Ceci explique peut-être que les industries lourdes aient réussi à convaincre la Commission que la « fuite du carbone », autrement dit la délocalisation hors d’Europe des industries fortement émettrices, continuait à représenter une menace justifiant la poursuite des allocations gratuites. Plusieurs études, y compris émanant de la Commission européenne elle-même, ont pourtant montré que cette menace était largement imaginaire, particulièrement dans le secteur du ciment [2]. Plus généralement, une grande partie des lacunes et des exemptions qui rendaient le marché carbone si facile à détourner de son objectif ont été maintenues. Dans un système aussi complexe, la moindre virgule ou le moindre codicille peuvent engager des millions d’euros de pertes ou de profits pour les industriels.

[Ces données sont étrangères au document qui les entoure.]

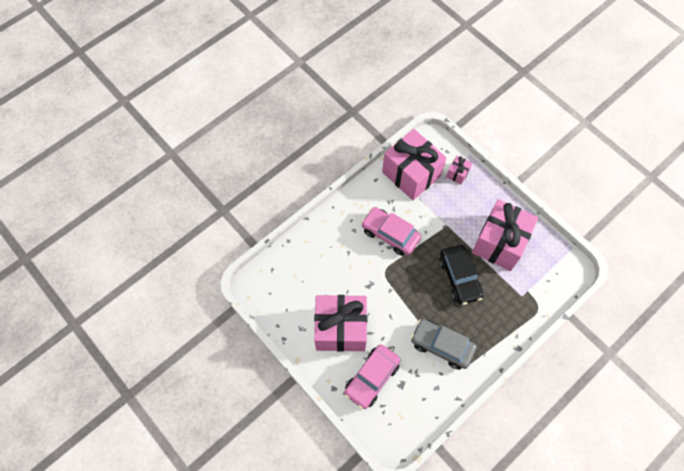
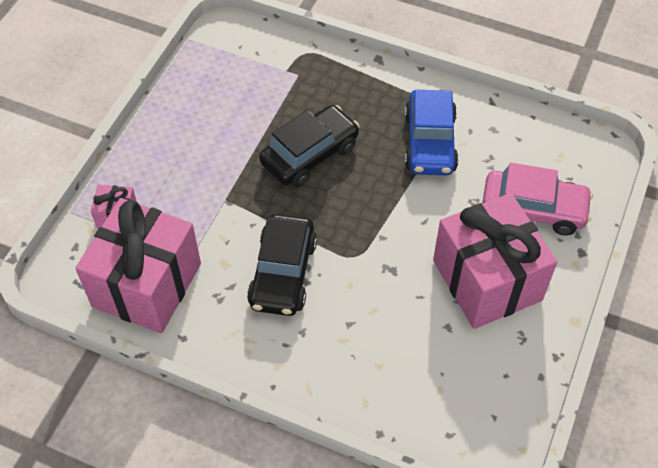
camera: 115 degrees left, 10 degrees down
pink car [361,207,421,256] -> black car [247,214,317,316]
grey car [410,319,477,370] -> blue car [405,90,459,176]
pink gift [472,199,539,271] -> none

Les gouvernements nationaux encore plus sensibles aux lobbys
La proposition de réforme mise sur la table par la Commission, de portée très modeste, un temps contestée au Parlement, a été validée dans ses grandes lignes le 15 février. Le secteur du charbon représenté par le lobby Euracoal, mais également les représentants des industries lourdes (ciment, sidérurgie, chimie) ont à nouveau pesé de tout leur poids auprès des députés européens. Les entreprises polluantes continueront donc à recevoir des milliards d’euros en allocations gratuites jusqu’en 2031 au moins, alors que ces allocations étaient censées disparaître après 2020. Ces crédits carbone continueront à être calculés de manière théorique, au lieu d’être alignés sur les émissions réelles des firmes. L’aubaine pour les multinationales concernées se chiffre en dizaines de milliards d’euros : 160 milliards d’euros au total selon les estimations de la Commission européenne elle-même. L’idée d’introduire aux frontière un mécanisme de « taxe carbone » pour éviter la concurrence d’industriels qui ne seraient pas soumis aux mêmes obligations que les Européens a été écartée, au motif qu’elle portait atteinte au dogme du libre échange.
Le Conseil européen, qui regroupe les représentants des États, doit se prononcer sur la réforme ce 28 février, avant que la proposition ne soit finalisée à travers la procédure informelle et extrêmement opaque appelée « trilogue » [3], probablement d’ici l’été 2017. Pas de quoi rassurer les écologistes, car dans le passé, les gouvernements nationaux se sont montrés encore plus sensibles que la Commission aux arguments des industriels, et notamment à la menace de délocalisations. La Pologne est vent debout, comme de coutume, pour défendre son industrie du charbon. De même pour de nombreux gouvernements européens, quoique de manière moins ouverte. Les patrons ne se privent pas de faire la tournée des capitales pour brandir la menace du renchérissement du carbone pour l’emploi. Lakshmi Mittal, le patron indien du groupe ArcelorMittal, l’a encore fait ces derniers jours dans les colonnes du Monde en France et aussi en Espagne. Tout au long de la préparation de la réforme, selon les documents obtenus par Corporate Europe Observatory, le géant de l’acier n’a cessé de mettre en avant les risques pour l’emploi dans ce dernier pays... qui est aussi la patrie du commissaire européen en charge du dossier, Miguel Arias Cañete. Vous avez dit chantage ?
Olivier Petitjean
Notes
[3] Un « trilogue » regroupe des représentants de la Commission, du Conseil et du Parlement pour qu’ils se mettent d’accord sur le texte final d’une législation européenne.